§ **Problem details**: With the pictures left out, output the records below exactly.
>>>>
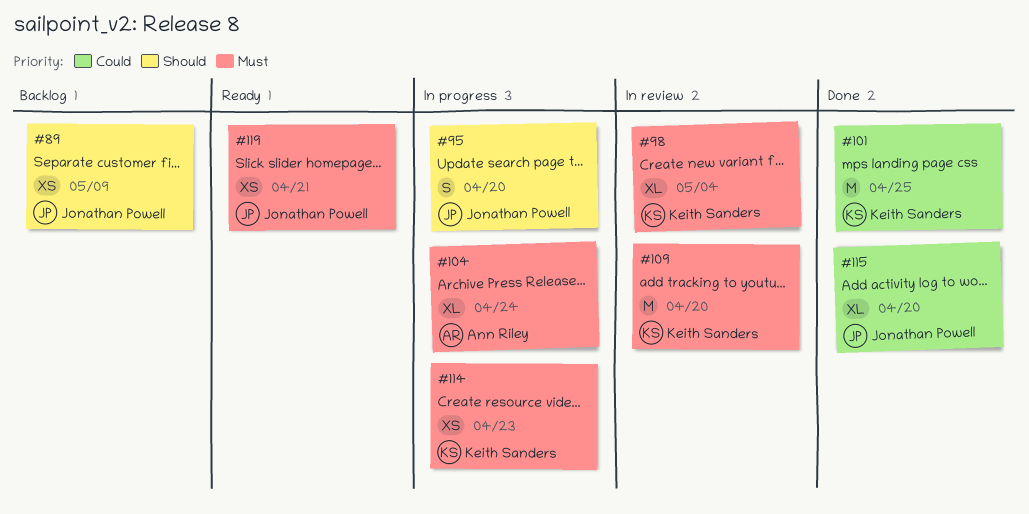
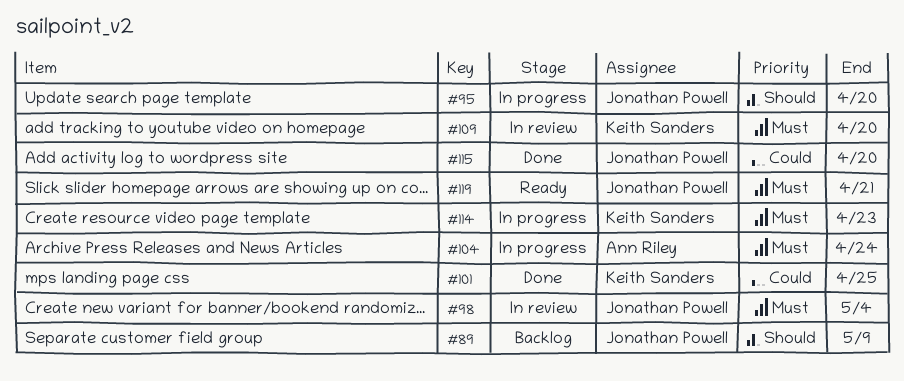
#98, owner: Keith Sanders -> Jonathan Powell

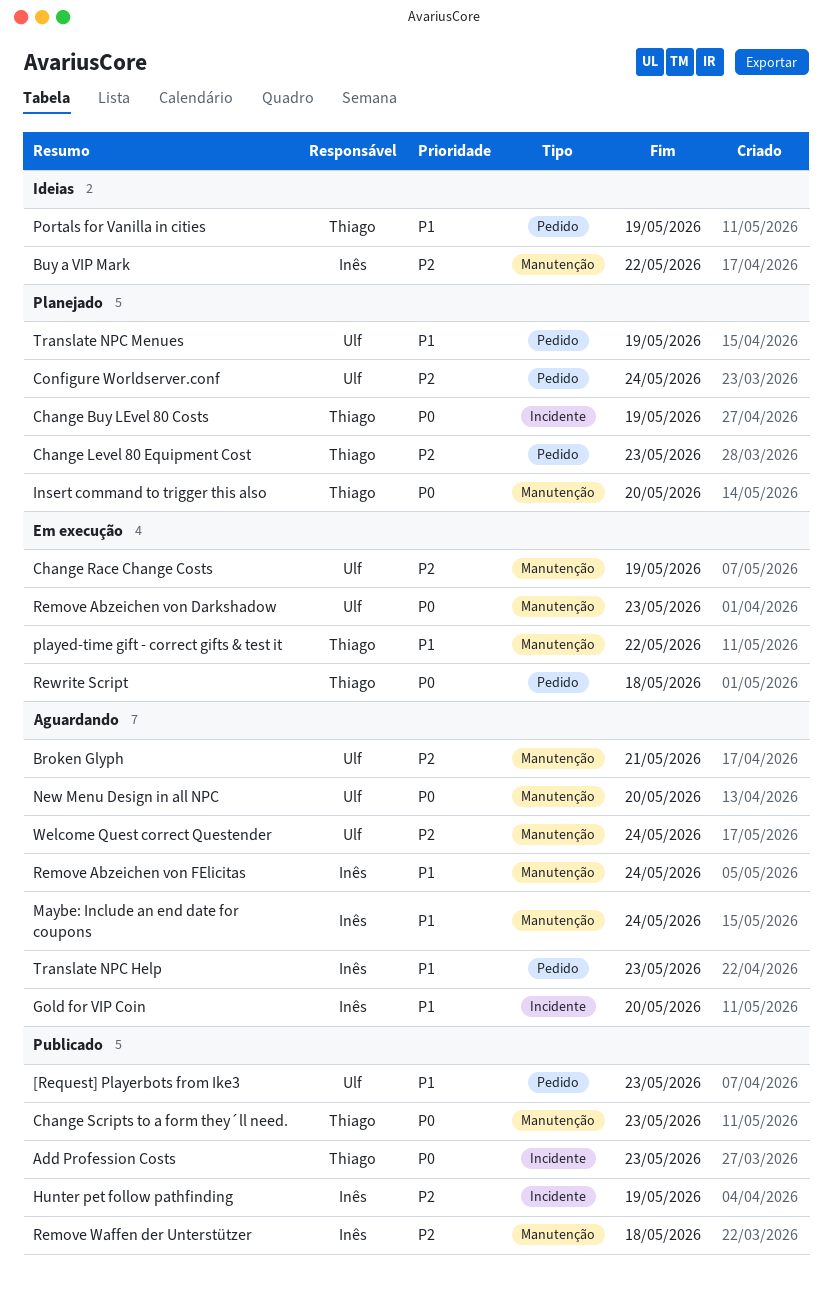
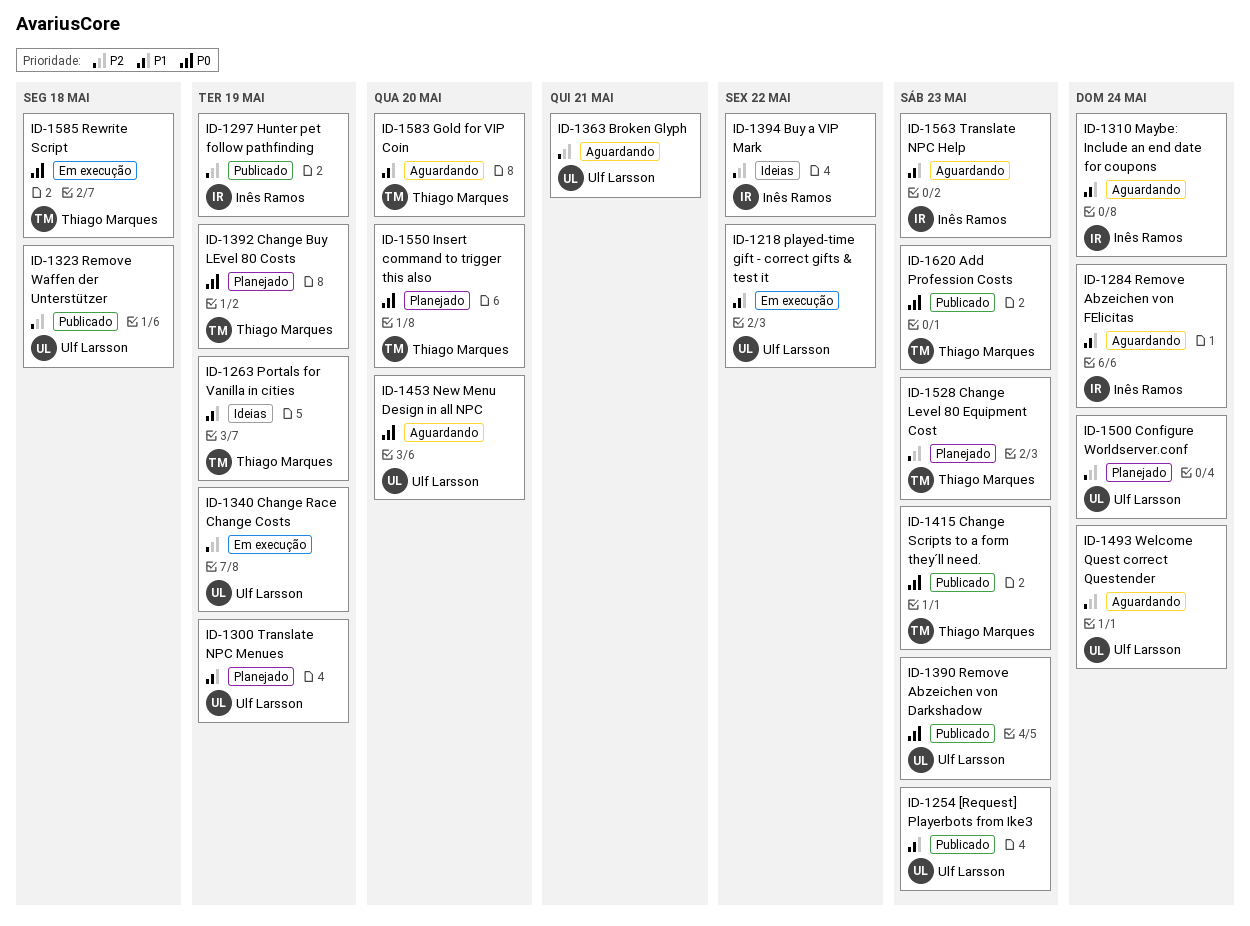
Gold for VIP Coin, owner: Inês Ramos -> Thiago Marques
played-time gift - correct gifts & test it, owner: Thiago Marques -> Ulf Larsson
Remove Abzeichen von Darkshadow, status: Em execução -> Publicado
Remove Waffen der Unterstützer, owner: Inês Ramos -> Ulf Larsson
<<<<
§ **Completed task**:
#98, owner: Keith Sanders -> Jonathan Powell

Gold for VIP Coin, owner: Inês Ramos -> Thiago Marques
played-time gift - correct gifts & test it, owner: Thiago Marques -> Ulf Larsson
Remove Abzeichen von Darkshadow, status: Em execução -> Publicado
Remove Waffen der Unterstützer, owner: Inês Ramos -> Ulf Larsson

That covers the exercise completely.